As ordered reported by the House Committee on Education and the Workforce on May 18, 2016
H.R. 5003 would amend and reauthorize child nutrition programs and the Special Supplemental Nutrition Program for Women, Infants, and Children (WIC). Those authorizations would extend through 2021.
CBO estimates that enacting this legislation would decrease direct spending by $128 million over the 2017-2021 period and by $59 million over the 2017-2026 period for the child nutrition programs. Enacting the bill would increase revenues by $8 million over the same period.
Additionally, CBO estimates that implementing H.R. 5003 would increase discretionary costs by $29.8 billion over the 2017-2021 period, assuming appropriation of the necessary amounts. Most of those costs would be for the reauthorization of WIC.
Pay-as-you-go procedures apply because enacting the legislation would affect direct spending and revenues. CBO estimates that enacting the legislation would not increase net direct spending or on-budget deficits by more than $5 billion in any of the four consecutive 10-year periods beginning in 2027.

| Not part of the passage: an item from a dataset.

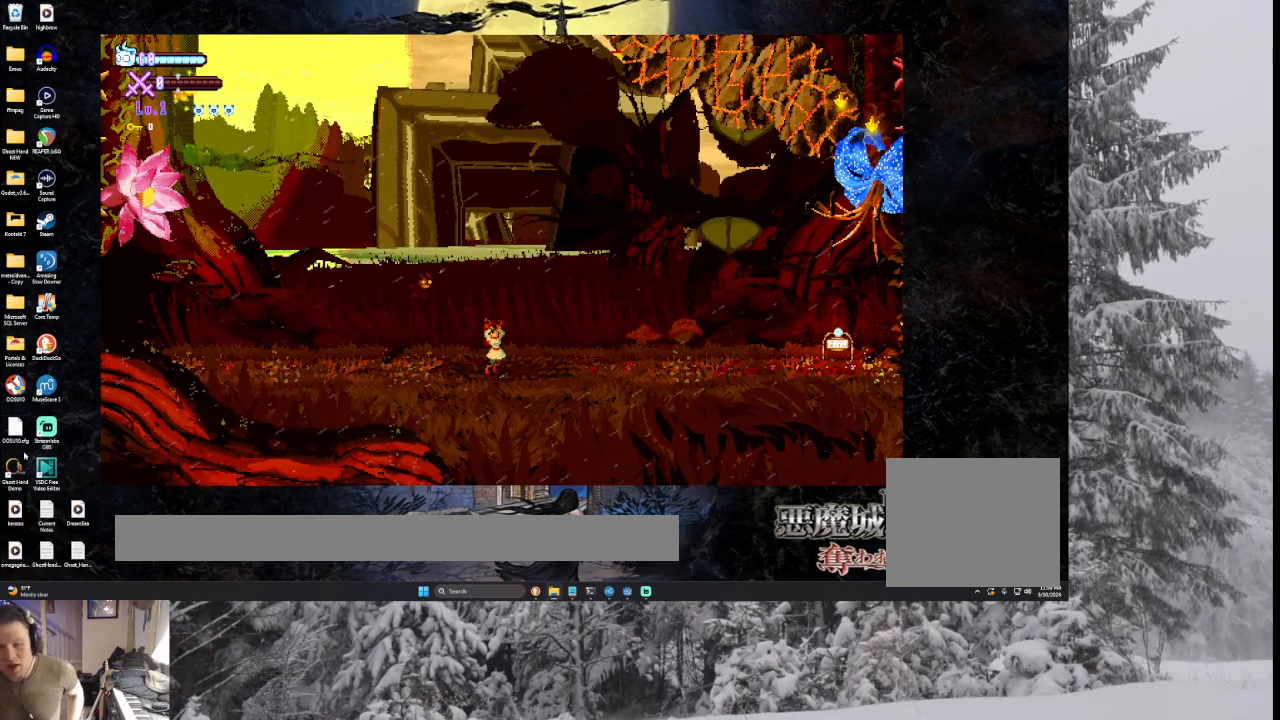
{"buttons": ["CROSS"], "left_stick": "center", "right_stick": "center", "events": []}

The bill would impose new requirements on states and on school districts that implement child nutrition programs. Those requirements would be intergovernmental mandates as defined in the Unfunded Mandates Reform Act (UMRA). In aggregate, CBO estimates that the costs of intergovernmental mandates in the bill would fall below the threshold established in UMRA ($77 million in 2016, adjusted annually for inflation). The bill contains no private-sector mandates as defined in UMRA.